Maybe in time I will relocate the appreciation for this delicate art, that currently resides in and surfaces from the bowels (ha ha) of my gall-bladder.

Until then, I shall put one shot XXX and catch a few ZZZ’s.

There is nothing as gratifying

as a well-timed, well-deserved, well-enunciated cuss word in the native tongue.

Stress-balls, psychotherapy, yoga, counting to ten, twenty, ninety seven – even if it’s in French, and you’re trying to pronounce all the four words of “quartre vingt dix-sept” correctly and in that order – are all shams. They are all machinations of some greater force that is trying to fit civility in a domestic environment involving children (see? another strong reason to use protection) and enforce politesse at corporate offices where they have bugs fixed everyfreakingwhere, so you can’t even swear in private.

So, tonight, while you’re working your 3758943rd gratis overtime, just double check the softboard pins, BEFORE you verbally wish upon your boss and his kin, very unpleasant things.

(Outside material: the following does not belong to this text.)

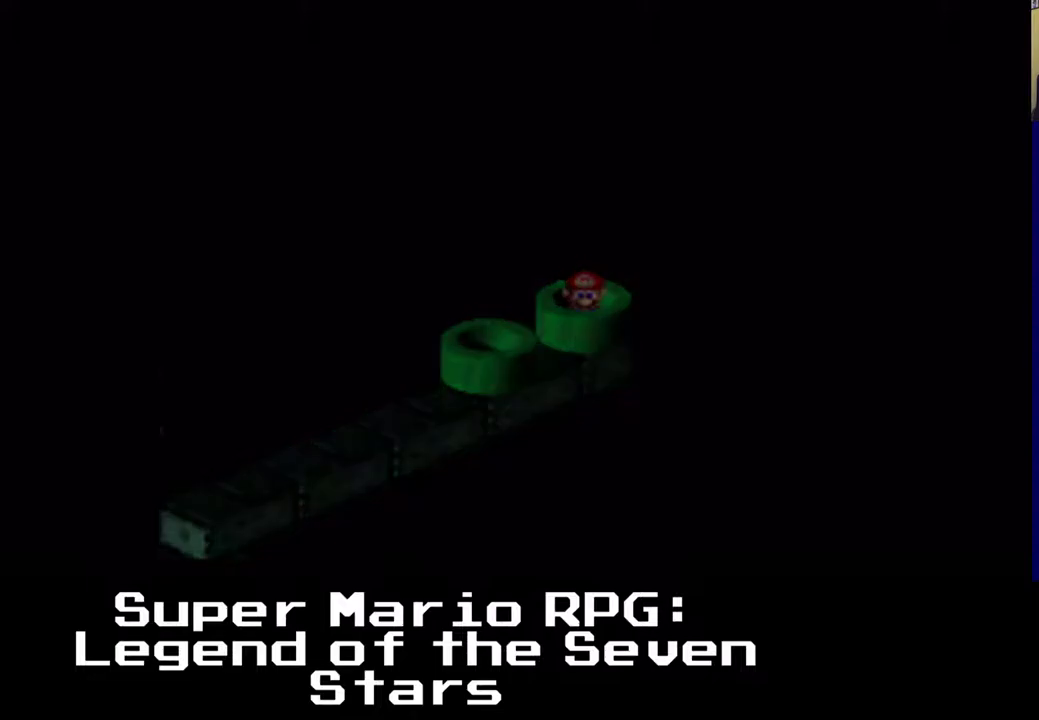
{"buttons": [], "left_stick": "center", "events": []}
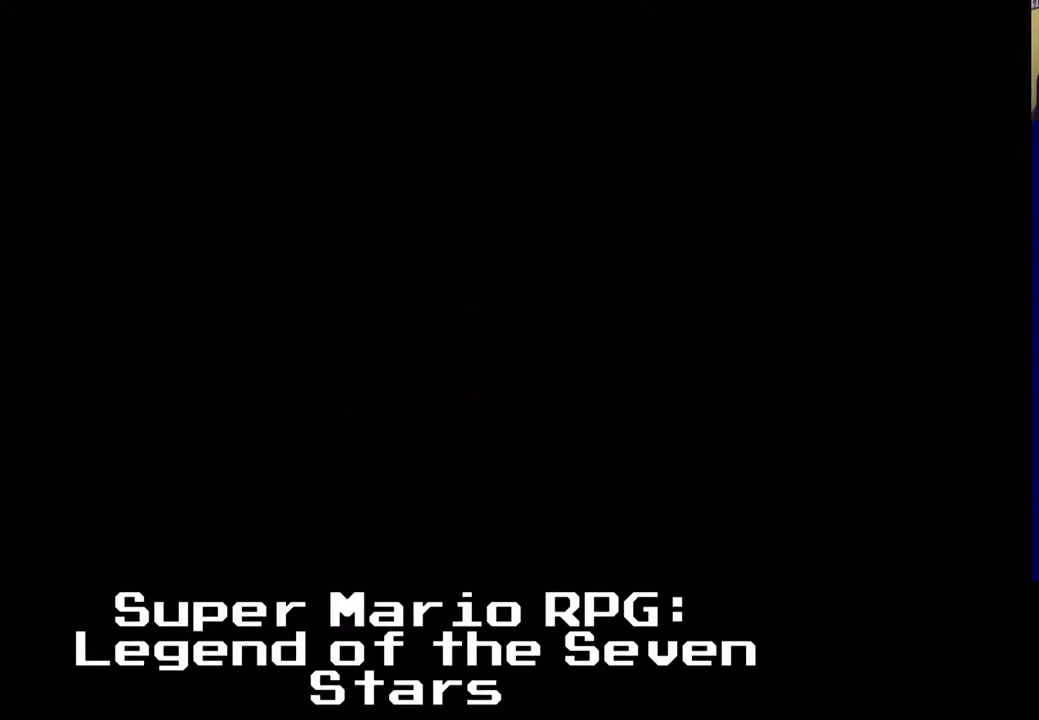
{"buttons": [], "left_stick": "center", "events": []}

But speaking of the power of the native no-no-not-mentionables.

The Colonizer was right in stereotyping us as mysterious and exotic. There is no sound explanation for, or logic to, the profound release one feels while launching an assault on another’s ancestry, or likening another to strands of hair. Especially in Kannada and Tamil. Hindi is a distant third, but that language is rich and verdant with abominations directed to female relatives. Not exactly my style.

It is incredible that every culture has many, many synonyms for bovine refuse. I suppose that comes from the fact that it is a very popular fuel (no jokes on gas will be entertained). Especially in areas where the idea of titillation involves a village belle in a startlingly revealing choli, with very supple legs, patting cakes of the said fuel – fresh from factory, full lips red from chewing pan.

Oh, don’t forget the inverted mathematical “therefore” symbol (or the “since” symbol) on her chin.

Also note, if any native language is alien to you, you will find that the most polite sounding words are surprisingly strong in offensive flavour. I have noticed this with Malayalam and Bengali, where everything sounds so musical that it really is hard to know which bug in what part of anatomy the speaker has gleefully and straight-facedly named me.

And the harder a very bad word is to pronounce, the more joyful it is to expel! Twofold, double-bubble! Achievement while you dismiss somebody. Like the ego-trip that your boss has on a daily basis. Case in point, the Tamil alphabet “zh”.

What takes the cake – not necessarily associated with the cake mentioned earlier in this post – is the expression on a comprehending listener’s face. The reactions to my generosities are particularly entertaining, especially because they are delivered at at least two octaves higher than the average person expected to say them, and, well, I have a nose-stud.

I have earned a variety of monikers for the liberal practice of this school of stress-relief. Right from gutter-mouth to underwear-mouth (this one comes with a Kannada subtitle, roughly translating to, “open it and only dirty things come out”).

But this is not to reduce the effectiveness of the English tongue. Four letters have their own very important usages – given it is essentially what makes up an entire genre of music called Hip Hop. But now, we live in a global village, where all things Indian are being sold at five times what it costs on MG Road, and ten times what it costs on Linking Road. Globalization has the world turning to India for answers.

Are we ready?
Of course we are. I’m in charge of printing that lexicon.